Hutson and Cullen document the policies which Rumsfeld put in place, undercutting long-standing prohibitions on the use of torture and other inhuman and degrading treatment, and document how he ignored and failed to act on reports of abuses. They call for the creation of an independent commission to conduct a full investigation, concluding that "The honor of our military is at stake."

Weapons Inspectors Find No WMD in Iraq

Charles Duelfer, head of the Iraq Survey group, issued the final report on the search for weapons of mass destruction in Iraq on April 25, having found none. And, although Syria did ship some military and other products across its borders from Iraq, the investigators "found no senior policy, program, or intelligence officials who admitted any direct knowledge of such movement of WMD." The final report, refuting many of the Administration's principal arguments for going to war in Iraq, can be seen on the Government Printing Office's web site at www.gpo.gov.

Conyers Petitions for Civil Rights Intervention in Georgia

Congressman John Conyers (D-Mich.), the ranking Democrat on the House Judiciary Committee, has initiated a letter to Alexander Acosta, Assistant Attorney General in the Civil Rights Division of the U.S. Department of Justice, demanding preemptive intervention against a law pending in the state of Georgia. The law would require Georgians to present photo identification at the polls before voting. Other states have passed similar laws, but the Georgia measure lacks the additional "authentication options" (i.e., non-photo) written into other statutes. As Conyers makes clear, "The burden of this requirement would fall disproportionately upon racial and ethnic minority voters," exactly what the Voting Rights Act was designed to address.

The bill has been passed by the General Assembly and is set to become law unless it is vetoed by Gov. Sonny Perdue, something he has said he will not do.
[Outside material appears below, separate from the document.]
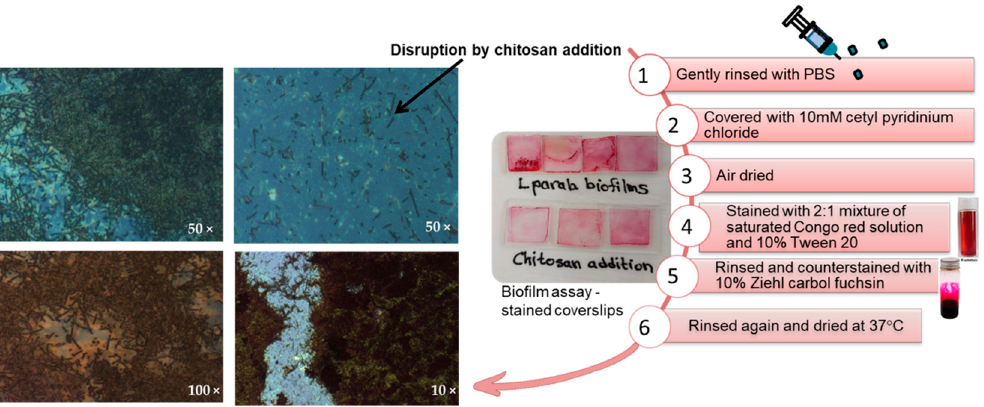
Figure 8. Optical micrograms of L. parabuchneri Gram staining. Congo Red-stained L. parabuchneri biofilms were grown for 10 days on glass coverslips and inhibited by the addition of a 0.05% chitosan stock solution.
Along with Conyers, there are 21 cosigners to the letter.

U.S. Prison Population Hits 2.4 Million

The Bureau of Justice Statistics released figures on the U.S. prison population on April 24, showing that, despite lower crime rates, the prison population has increased at a rate of 900 per week between mid-2003 and mid-2004, a 2.3% increase. The U.S. has the highest rate of incarceration in the world, followed by Britain, China, France, Japan, and Nigeria.

One of every 138 U.S. residents is incarcerated, over 2.1 million people. Sixty-one percent are racial or ethnic minorities.

Combine that with the fact that prisons have eliminated Pell Grants for college courses and (in most states) nearly all rehabilitation programs, with parole eliminated in many states, and you see yet another moral atrocity and a ticking timebomb in the American economy.

ACLU Documents Show Confusion on Geneva Conventions

The latest tranche of documents in the ACLU Freedom of Information Act lawsuit against the Department of Defense, shows that soldiers who abused prisoners in Iraq thought they were doing so with the approval of higher levels of command. Several of the documents link the abuses to a command climate that encouraged brutality, something that Army and Pentagon investigators have so far resolutely failed to consider. One soldier with the 4th Infantry Division, accused of having failed to properly supervise an interrogator who assaulted an Iraqi prisoner, replied that statements made by senior leaders that detainees were not enemy prisoners of war under the Geneva conventions "have caused a great deal of confusion as to the status of detainees."

"In hindsight," he wrote, "it seems clear that, considering the seeming approval of these and other tactics by the senior command, it is a short jump of the imagination that allows actions such as those committed by [name redacted] to become not only tolerated but encouraged." He also criticized his commanders for soliciting a "wish list" of alternative interrogation techniques and for using phrases such as "the gloves are coming off."